# Problem requirements:
Copy exactly the lines from the beginning of the data down to and including the line holding "# Blathering - 123", without any pictures.

# Records shown:
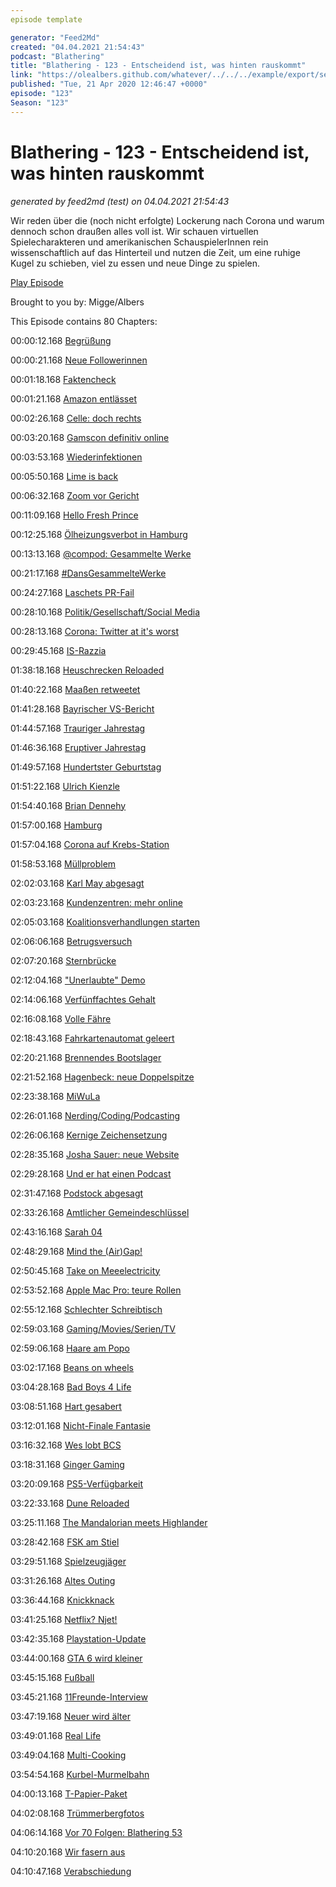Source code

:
 ```yaml
---
episode template

generator: "Feed2Md"
created: "04.04.2021 21:54:43"
podcast: "Blathering"
title: "Blathering - 123 - Entscheidend ist, was hinten rauskommt"
link: "https://olealbers.github.com/whatever/../../../example/export/seasons/5/2020/4/Blathering - 123 - Entscheidend ist, was hinten rauskommt.md"
published: "Tue, 21 Apr 2020 12:46:47 +0000"
episode: "123"
Season: "123"
---
```


# Blathering - 123 - Entscheidend ist, was hinten rauskommt
_generated by feed2md (test) on 04.04.2021 21:54:43_

Wir reden über die (noch nicht erfolgte) Lockerung nach Corona und warum dennoch schon draußen alles voll ist. Wir schauen virtuellen Spielecharakteren und amerikanischen SchauspielerInnen rein wissenschaftlich auf das Hinterteil und nutzen die Zeit, um eine ruhige Kugel zu schieben, viel zu essen und neue Dinge zu spielen.

[Play Episode](https://www.blathering.de/podlove/file/1202/s/feed/c/mp3/blathering_123.mp3)

Brought to you by: Migge/Albers

This Episode contains 80 Chapters:


00:00:12.168 [Begrüßung]()

00:00:21.168 [Neue Followerinnen](https://twitter.com/Pechweiss1)

00:01:18.168 [Faktencheck]()

00:01:21.168 [Amazon entlässet](https://www.golem.de/news/coronakrise-amazon-entlaesst-zwei-kritische-entwicklerinnen-2004-147868.html)

00:02:26.168 [Celle: doch rechts](https://www.rnd.de/politik/fluchtling-in-celle-erstochen-polizei-schliesst-rechten-hintergrund-nicht-aus-AZLSZDUWNFHQVKTB7ZB24XTZSI.html)

00:03:20.168 [Gamscon definitiv online](https://www.golem.de/news/coronapandemie-gamescom-2020-findet-online-statt-2004-147906.html)

00:03:53.168 [Wiederinfektionen](https://twitter.com/c_drosten/status/1249800091164192771)

00:05:50.168 [Lime is back](https://www.golem.de/news/e-scooter-lime-ist-zurueck-2004-147962.html)

00:06:32.168 [Zoom vor Gericht](https://www.zdnet.de/88378737/kursverfall-investor-verklagt-zoom-wegen-sicherheitsmaengeln/)

00:11:09.168 [Hello Fresh Prince](https://de.wikipedia.org/wiki/DJ_Jazzy_Jeff_%26_the_Fresh_Prince)

00:12:25.168 [Ölheizungsverbot in Hamburg](https://hamburg1.de/nachrichten/44518/Oelheizungsverbot_beschlossen.html)

00:13:13.168 [@compod: Gesammelte Werke](https://twitter.com/search?q=(from%3Acompod)%20(%40blathering_pod)%20until%3A2020-04-21%20since%3A2020-04-14&src=typed_query&f=live)

00:21:17.168 [#DansGesammelteWerke](https://twitter.com/search?q=(from%3Aevildanwallace)%20(%40blathering_pod)%20until%3A2020-04-21%20since%3A2020-04-14&src=typed_query&f=live)

00:24:27.168 [Laschets PR-Fail](https://www.riffreporter.de/corona-virus/corona-streeck-heinsberg-pandemie-exit-laschet/)

00:28:10.168 [Politik/Gesellschaft/Social Media]()

00:28:13.168 [Corona: Twitter at it's worst](https://twitter.com/tmigge/status/1252112059489226757)

00:29:45.168 [IS-Razzia](https://taz.de/Islamisten-in-NRW-festgenommen/!5678961/)

01:38:18.168 [Heuschrecken Reloaded](https://www.sonnenseite.com/de/umwelt/ostafrika-droht-eine-noch-fatalere-heuschreckenplage.html)

01:40:22.168 [Maaßen retweetet](https://twitter.com/LowerClassMag/status/1251606497009811456)

01:41:28.168 [Bayrischer VS-Bericht](https://twitter.com/robertandreasch/status/1251080463193722881)

01:44:57.168 [Trauriger Jahrestag](https://www.spiegel.de/politik/ausland/paris-notre-dame-ein-jahr-nach-dem-brand-die-angst-vor-dem-naechsten-sturm-a-93aa8f6b-556f-4d53-b643-1dd5c6f9d0c6)

01:46:36.168 [Eruptiver Jahrestag](https://de.wikipedia.org/wiki/Eyjafjallaj%C3%B6kull#Eruptionen_2010)

01:49:57.168 [Hundertster Geburtstag](https://de.wikipedia.org/wiki/Richard_von_Weizs%C3%A4cker)

01:51:22.168 [Ulrich Kienzle](https://de.wikipedia.org/wiki/Ulrich_Kienzle)

01:54:40.168 [Brian Dennehy](https://www.tagesschau.de/ausland/dennehy-101.html)

01:57:00.168 [Hamburg]()

01:57:04.168 [Corona auf Krebs-Station](https://www.ndr.de/nachrichten/hamburg/Corona-Ausbruch-auf-Krebs-Station-des-UKE,uke590.html)

01:58:53.168 [Müllproblem](https://twitter.com/SRHnews/status/1250172315842818048)

02:02:03.168 [Karl May abgesagt](https://www.ndr.de/nachrichten/schleswig-holstein/Karl-May-Spiele-Saison-2020-abgesagt,karlmay706.html)

02:03:23.168 [Kundenzentren: mehr online](https://hamburg1.de/nachrichten/44536/Kundenzentren_verstaerken_Online_Angebot.html)

02:05:03.168 [Koalitionsverhandlungen starten](https://hamburg1.de/nachrichten/44563/Baldiger_Start_der_Koalitionsverhandlungen.html)

02:06:06.168 [Betrugsversuch](https://www.hamburg.de/coronavirus/13856282/2020-04-15-betrugsversuch-corona-soforthilfe/)

02:07:20.168 [Sternbrücke](https://twitter.com/ClaasGefroi/status/1250848216763060224)

02:12:04.168 ["Unerlaubte" Demo](https://twitter.com/Peter_Schaar/status/1251847852092985344)

02:14:06.168 [Verfünffachtes Gehalt](https://www.abendblatt.de/wirtschaft/article228925349/Hamburg-Commercial-Bank-Wirtschaft-Vorstaende-Geldinstitut-Hamburg-Corona-Finanzen-HSH-Nordbank.html)

02:16:08.168 [Volle Fähre](https://twitter.com/tmigge/status/1251575581285797889)

02:18:43.168 [Fahrkartenautomat geleert](https://www.ndr.de/nachrichten/hamburg/Fahrkartenautomaten-an-S-Bahn-Station-gesprengt,fahrkartenautomaten104.html)

02:20:21.168 [Brennendes Bootslager](https://hamburg1.de/nachrichten/44560/Feuer_in_Bootslager_in_Moorfleet.html)

02:21:52.168 [Hagenbeck: neue Doppelspitze](https://hamburg1.de/nachrichten/44526/Neue_Doppelspitze.html)

02:23:38.168 [MiWuLa](https://www.youtube.com/watch?v=yUmqiCqh8X4)

02:26:01.168 [Nerding/Coding/Podcasting]()

02:26:06.168 [Kernige Zeichensetzung](https://type.method.ac/)

02:28:35.168 [Josha Sauer: neue Website](https://joscha.com/nichtlustig/200420/)

02:29:28.168 [Und er hat einen Podcast](https://twitter.com/stammtischphilo/status/1250751543705567232)

02:31:47.168 [Podstock abgesagt](https://twitter.com/PodstockDE/status/1250514094177824768)

02:33:26.168 [Amtlicher Gemeindeschlüssel](https://vdiv.de/hp139761/Verschiebung-des-Zensus-immer-wahrscheinlicher.htm)

02:43:16.168 [Sarah 04](https://twitter.com/stammtischphilo/status/1251637320471674880)

02:48:29.168 [Mind the (Air)Gap!](https://www.golem.de/news/air-viber-wenn-der-luefter-geheimnisse-verraet-2004-147930.html)

02:50:45.168 [Take on Meeelectricity](https://twitter.com/stammtischphilo/status/1251902154786439169)

02:53:52.168 [Apple Mac Pro: teure Rollen](https://www.golem.de/news/irre-preisgestaltung-mac-pro-rollen-zum-preis-eines-pc-im-handel-2004-147910.html)

02:55:12.168 [Schlechter Schreibtisch](https://twitter.com/tmigge/status/1250655464335032320)

02:59:03.168 [Gaming/Movies/Serien/TV]()

02:59:06.168 [Haare am Popo](https://twitter.com/tmigge/status/1250113002940088327)

03:02:17.168 [Beans on wheels](https://twitter.com/stammtischphilo/status/1249986054578462720)

03:04:28.168 [Bad Boys 4 Life](https://twitter.com/stammtischphilo/status/1250223190028288001)

03:08:51.168 [Hart gesabert](https://twitter.com/stammtischphilo/status/1250178657571819523)

03:12:01.168 [Nicht-Finale Fantasie](https://twitter.com/stammtischphilo/status/1250741933514858501)

03:16:32.168 [Wes lobt BCS](https://twitter.com/stammtischphilo/status/1250915484603736068)

03:18:31.168 [Ginger Gaming](https://twitter.com/stammtischphilo/status/1250891860597489671)

03:20:09.168 [PS5-Verfügbarkeit](https://www.golem.de/news/sony-eingeschraenkte-verfuegbarkeit-der-playstation-5-erwartet-2004-147919.html)

03:22:33.168 [Dune Reloaded](https://de.wikipedia.org/wiki/Dune_(2020))

03:25:11.168 [The Mandalorian meets Highlander](https://de.wikipedia.org/wiki/Clancy_Brown)

03:28:42.168 [FSK am Stiel](https://twitter.com/stammtischphilo/status/1251456333544554496)

03:29:51.168 [Spielzeugjäger](https://twitter.com/stammtischphilo/status/1251453992015745024)

03:31:26.168 [Altes Outing](https://twitter.com/tmigge/status/1251579913099972608)

03:36:44.168 [Knickknack](https://twitter.com/stammtischphilo/status/1251805704505249792)

03:41:25.168 [Netflix? Njet!](https://twitter.com/stammtischphilo/status/1252221210131410944)

03:42:35.168 [Playstation-Update](https://www.golem.de/news/playstation-4-firmware-7-50-macht-installationsprobleme-2004-147937.html)

03:44:00.168 [GTA 6 wird kleiner](https://www.golem.de/news/grand-theft-auto-rockstars-naechstes-projekt-wird-lediglich-mittelgross-2004-147912.html)

03:45:15.168 [Fußball]()

03:45:21.168 [11Freunde-Interview](https://11freunde.de/artikel/ich-h%C3%A4tt-jetzt-gerne-den-masturbator-x/1836106)

03:47:19.168 [Neuer wird älter](https://www.t-online.de/sport/fussball/bundesliga/id_87728834/fc-bayern-manuel-neuer-spricht-klartext-ueber-vertragsverhandlungen.html)

03:49:01.168 [Real Life]()

03:49:04.168 [Multi-Cooking](https://twitter.com/stammtischphilo/status/1250030569917997059)

03:54:54.168 [Kurbel-Murmelbahn](https://twitter.com/tmigge/status/1251505725832126468)

04:00:13.168 [T-Papier-Paket](https://ille.shop/)

04:02:08.168 [Trümmerbergfotos](https://twitter.com/tmigge/status/1251899007913406465)

04:06:14.168 [Vor 70 Folgen: Blathering 53](https://www.blathering.de/2018/06/blathering-053-ein-vollhorst-auf-der-spielemesse/)

04:10:20.168 [Wir fasern aus]()

04:10:47.168 [Verabschiedung]()


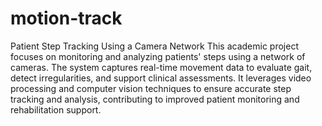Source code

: # motion-track
Patient Step Tracking Using a Camera Network
This academic project focuses on monitoring and analyzing patients' steps using a network of cameras. The system captures real-time movement data to evaluate gait, detect irregularities, and support clinical assessments. It leverages video processing and computer vision techniques to ensure accurate step tracking and analysis, contributing to improved patient monitoring and rehabilitation support.
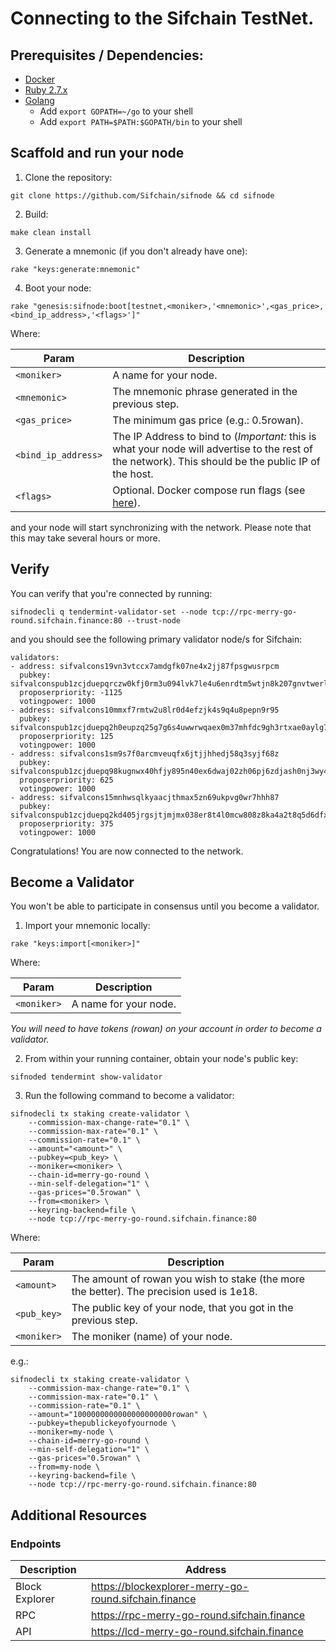 # Connecting to the Sifchain TestNet.

## Prerequisites / Dependencies:

- [Docker](https://www.docker.com/get-started)
- [Ruby 2.7.x](https://www.ruby-lang.org/en/documentation/installation)
- [Golang](https://golang.org/doc/install)
  - Add `export GOPATH=~/go` to your shell
  - Add `export PATH=$PATH:$GOPATH/bin` to your shell

## Scaffold and run your node

1. Clone the repository:

```
git clone https://github.com/Sifchain/sifnode && cd sifnode
```

2. Build:

```
make clean install
```

3. Generate a mnemonic (if you don't already have one):

```
rake "keys:generate:mnemonic"
```

4. Boot your node:

```
rake "genesis:sifnode:boot[testnet,<moniker>,'<mnemonic>',<gas_price>,<bind_ip_address>,'<flags>']"
```

Where:

|Param|Description|
|-----|----------|
|`<moniker>`|A name for your node.|
|`<mnemonic>`|The mnemonic phrase generated in the previous step.|
|`<gas_price>`|The minimum gas price (e.g.: 0.5rowan).|
|`<bind_ip_address>`|The IP Address to bind to (*Important:* this is what your node will advertise to the rest of the network). This should be the public IP of the host.|
|`<flags>`|Optional. Docker compose run flags (see [here](https://docs.docker.com/compose/reference/run/)).|

and your node will start synchronizing with the network. Please note that this may take several hours or more.

## Verify

You can verify that you're connected by running:

```
sifnodecli q tendermint-validator-set --node tcp://rpc-merry-go-round.sifchain.finance:80 --trust-node
```

and you should see the following primary validator node/s for Sifchain:

```
validators:
- address: sifvalcons19vn3vtccx7amdgfk07ne4x2jj87fpsgwusrpcm
  pubkey: sifvalconspub1zcjduepqrczw0kfj0rm3u094lvk7le4u6enrdtm5wtjn8k207gnvtwerlcmshk3lvk
  proposerpriority: -1125
  votingpower: 1000
- address: sifvalcons10mmxf7rmtw2u8lr0d4efzjk4s9q4u8pepn9r95
  pubkey: sifvalconspub1zcjduepq2h0eupzq25g7g6s4uwwrwqaex0m37mhfdc9gh3rtxae0aylg7scq3r93et
  proposerpriority: 125
  votingpower: 1000
- address: sifvalcons1sm9s7f0arcmveuqfx6jtjjhhedj58q3syjf68z
  pubkey: sifvalconspub1zcjduepq98kugnwx40hfjy895n40ex6dwaj02zh06pj6zdjash0nj3wy4v0qhq9x2l
  proposerpriority: 625
  votingpower: 1000
- address: sifvalcons15mnhwsqlkyaacjthmax5zn69ukpvg0wr7hhh87
  pubkey: sifvalconspub1zcjduepq2kd405jrgsjtjmjmx038er8t4l0mcw808z8ka4a2t8q5d6dfxuqsrmdhux
  proposerpriority: 375
  votingpower: 1000
```

Congratulations! You are now connected to the network.

## Become a Validator

You won't be able to participate in consensus until you become a validator.

1. Import your mnemonic locally:

```
rake "keys:import[<moniker>]"
```

Where:

|Param|Description|
|-----|----------|
|`<moniker>`|A name for your node.|

*You will need to have tokens (rowan) on your account in order to become a validator.*

2. From within your running container, obtain your node's public key:

```
sifnoded tendermint show-validator
```

3. Run the following command to become a validator: 

```
sifnodecli tx staking create-validator \
    --commission-max-change-rate="0.1" \
    --commission-max-rate="0.1" \
    --commission-rate="0.1" \
    --amount="<amount>" \
    --pubkey=<pub_key> \
    --moniker=<moniker> \
    --chain-id=merry-go-round \
    --min-self-delegation="1" \
    --gas-prices="0.5rowan" \
    --from=<moniker> \
    --keyring-backend=file \
    --node tcp://rpc-merry-go-round.sifchain.finance:80
```

Where:

|Param|Description|
|-----|----------|
|`<amount>`|The amount of rowan you wish to stake (the more the better). The precision used is 1e18.|
|`<pub_key>`|The public key of your node, that you got in the previous step.|
|`<moniker>`|The moniker (name) of your node.|

e.g.:

```
sifnodecli tx staking create-validator \
    --commission-max-change-rate="0.1" \
    --commission-max-rate="0.1" \
    --commission-rate="0.1" \
    --amount="1000000000000000000000rowan" \
    --pubkey=thepublickeyofyournode \
    --moniker=my-node \
    --chain-id=merry-go-round \
    --min-self-delegation="1" \
    --gas-prices="0.5rowan" \
    --from=my-node \
    --keyring-backend=file \
    --node tcp://rpc-merry-go-round.sifchain.finance:80
```

## Additional Resources

### Endpoints

|Description|Address|
|-----------|-------|
|Block Explorer|https://blockexplorer-merry-go-round.sifchain.finance|
|RPC|https://rpc-merry-go-round.sifchain.finance|
|API|https://lcd-merry-go-round.sifchain.finance|
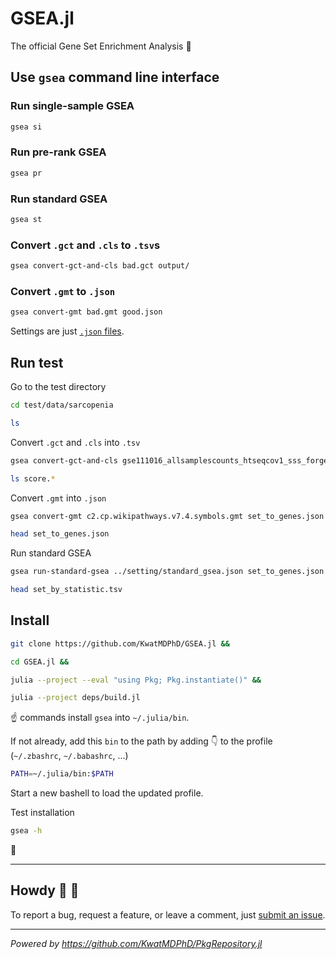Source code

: # GSEA.jl

The official Gene Set Enrichment Analysis :dna:

## Use `gsea` command line interface

### Run single-sample GSEA

```bash
gsea si
```

### Run pre-rank GSEA

```bash
gsea pr
```

### Run standard GSEA

```bash
gsea st
```

### Convert `.gct` and `.cls` to `.tsv`s

```bash
gsea convert-gct-and-cls bad.gct output/
```

### Convert `.gmt` to `.json`

```bash
gsea convert-gmt bad.gmt good.json
```

Settings are just [`.json` files](test/data/setting).

## Run test

Go to the test directory

```bash
cd test/data/sarcopenia

ls
```

Convert `.gct` and `.cls` into `.tsv`

```bash
gsea convert-gct-and-cls gse111016_allsamplescounts_htseqcov1_sss_forgeo.sarcopenia.vs.normal_counts_collapsed_to_symbols.gct sarcopenia_bianry.cls .

ls score.*
```

Convert `.gmt` into `.json`

```bash
gsea convert-gmt c2.cp.wikipathways.v7.4.symbols.gmt set_to_genes.json

head set_to_genes.json
```

Run standard GSEA

```bash
gsea run-standard-gsea ../setting/standard_gsea.json set_to_genes.json score.target_by_sample.tsv score.gene_by_sample.tsv .

head set_by_statistic.tsv
```

## Install

```bash
git clone https://github.com/KwatMDPhD/GSEA.jl &&

cd GSEA.jl &&

julia --project --eval "using Pkg; Pkg.instantiate()" &&

julia --project deps/build.jl
```

:point_up: commands install `gsea` into `~/.julia/bin`.

If not already, add this `bin` to the path by adding :point_down: to the profile (`~/.zbashrc`, `~/.babashrc`, ...)

```bash
PATH=~/.julia/bin:$PATH
```

Start a new bashell to load the updated profile.

Test installation

```bash
gsea -h
```

:tada:

---

## Howdy :wave: :cowboy_hat_face:

To report a bug, request a feature, or leave a comment, just [submit an issue](https://github.com/KwatMDPhD/GSEA.jl/issues/new/choose).

---

_Powered by https://github.com/KwatMDPhD/PkgRepository.jl_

# Result:
Source code

:
 ```yaml
---
episode template

generator: "Feed2Md"
created: "04.04.2021 21:54:43"
podcast: "Blathering"
title: "Blathering - 123 - Entscheidend ist, was hinten rauskommt"
link: "https://olealbers.github.com/whatever/../../../example/export/seasons/5/2020/4/Blathering - 123 - Entscheidend ist, was hinten rauskommt.md"
published: "Tue, 21 Apr 2020 12:46:47 +0000"
episode: "123"
Season: "123"
---
```


# Blathering - 123 - Entscheidend ist, was hinten rauskommt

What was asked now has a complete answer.